John Ortiz, the director of the Career and Academic Planning Center at the community college in Gloucester County, said that stigma about community colleges — and the pressures to go to a four-year school — can harm students and lead them to schools where they don't fit.

Sure, Ortiz said, those students are academically capable — they were accepted, after all — but maybe the finances don't work, or the students get homesick. It could be weariness about the commute, social struggles to fit in, or the emergence of mental-health issues.

For one reason or another, Ortiz said, the students might be better served at a community college.

At Rowan College at Gloucester County, Ortiz said, he tells students that "in life, all sorts of things could happen," and they should be flexible as they plan their next steps.

Karen Archambault, the executive director of enrollment management at Rowan College at Burlington County, said she believes students who transfer to community colleges often end up doing well because they were able to identify their trouble areas and are more willing to seek academic support such as tutoring and counseling.

"Our reverse-transfer students are more likely to be more self-reflective about what kinds of support they need," she said.

Liu, the researcher, said four-year schools should exhaust all options for students before transferring.

Jim Newell, the provost of Rowan University, said that's exactly his hope: Help students figure out what's causing them problems, and fix it.

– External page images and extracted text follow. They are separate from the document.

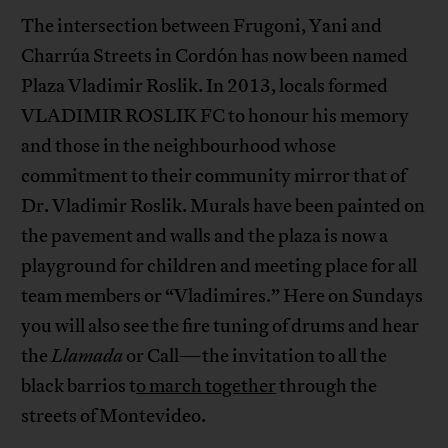
The intersection between Frugoni, Yani and
Charrúa Streets in Cordón has now been named
Plaza Vladimir Roslik. In 2013, locals formed
VLADIMIR ROSLIK FC to honour his memory
and those in the neighbourhood whose
commitment to their community mirror that of
Dr. Vladimir Roslik. Murals have been painted on
the pavement and walls and the plaza is now a
playground for children and meeting place for all
team members or “Vladimires.” Here on Sundays
you will also see the fire tuning of drums and hear
the
Llamada
or Call—the invitation to all the
black barrios t
o march together
through the
streets of Montevideo.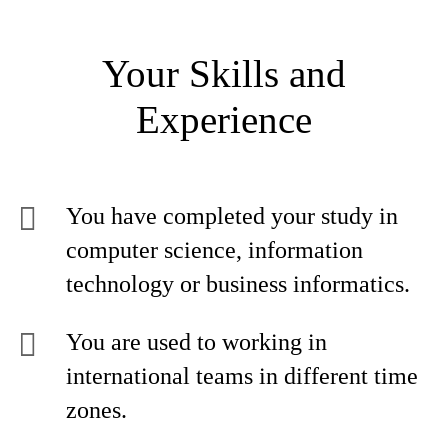
Your Skills and
Experience
You have completed your study in
computer science, information
technology or business informatics.
You are used to working in
international teams in different time
zones.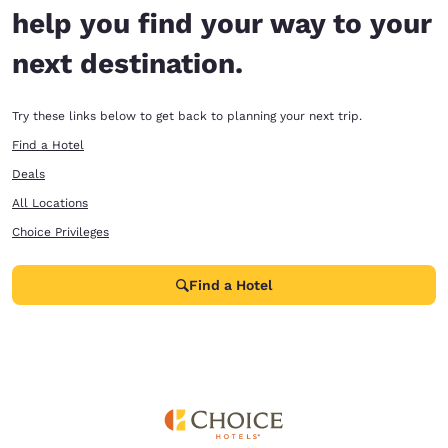
help you find your way to your
next destination.
Try these links below to get back to planning your next trip.
Find a Hotel
Deals
All Locations
Choice Privileges
Find a Hotel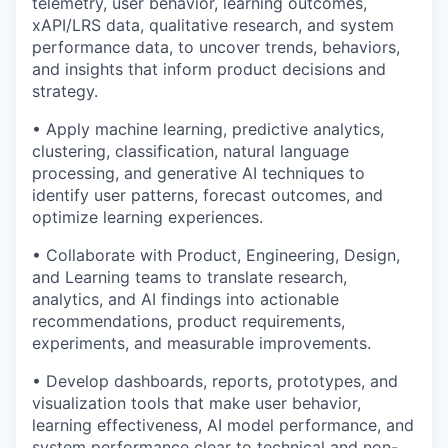
telemetry, user behavior, learning outcomes,
xAPI/LRS data, qualitative research, and system
performance data, to uncover trends, behaviors,
and insights that inform product decisions and
strategy.
• Apply machine learning, predictive analytics,
clustering, classification, natural language
processing, and generative AI techniques to
identify user patterns, forecast outcomes, and
optimize learning experiences.
• Collaborate with Product, Engineering, Design,
and Learning teams to translate research,
analytics, and AI findings into actionable
recommendations, product requirements,
experiments, and measurable improvements.
• Develop dashboards, reports, prototypes, and
visualization tools that make user behavior,
learning effectiveness, AI model performance, and
system performance clear to technical and non-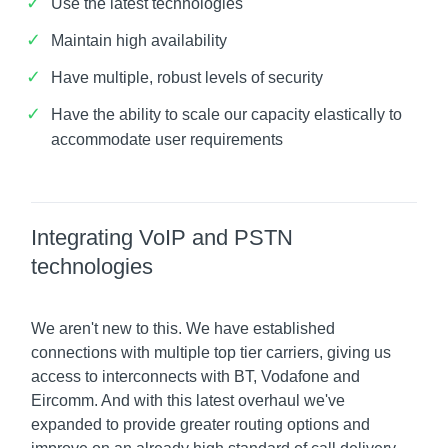
Use the latest technologies
Maintain high availability
Have multiple, robust levels of security
Have the ability to scale our capacity elastically to
accommodate user requirements
Integrating VoIP and PSTN
technologies
We aren't new to this. We have established
connections with multiple top tier carriers, giving us
access to interconnects with BT, Vodafone and
Eircomm. And with this latest overhaul we've
expanded to provide greater routing options and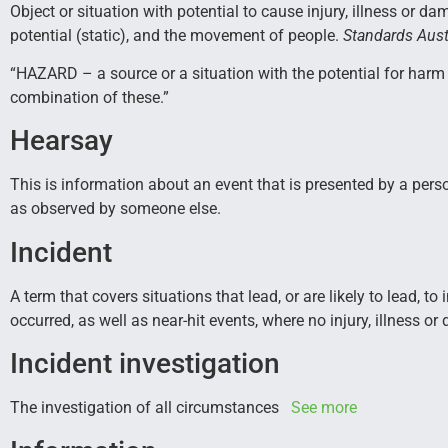
Object or situation with potential to cause injury, illness or da
potential (static), and the movement of people.
Standards Aust
“HAZARD – a source or a situation with the potential for harm 
combination of these.”
Hearsay
This is information about an event that is presented by a perso
as observed by someone else.
Incident
A term that covers situations that lead, or are likely to lead, 
occurred, as well as near-hit events, where no injury, illness o
Incident investigation
The investigation of all circumstances
See more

"If you have the intellectual horsepower to succeed, and you're not succeeding, something is going wrong," Newell said.

Students who reverse-transfer may do well, as the report finds, but Newell would like to see four-year colleges providing enough help to keep that pool of students as small as possible.

It's great that reverse transfers are an option, he said, "but we try really hard to stop students from winding up in that position."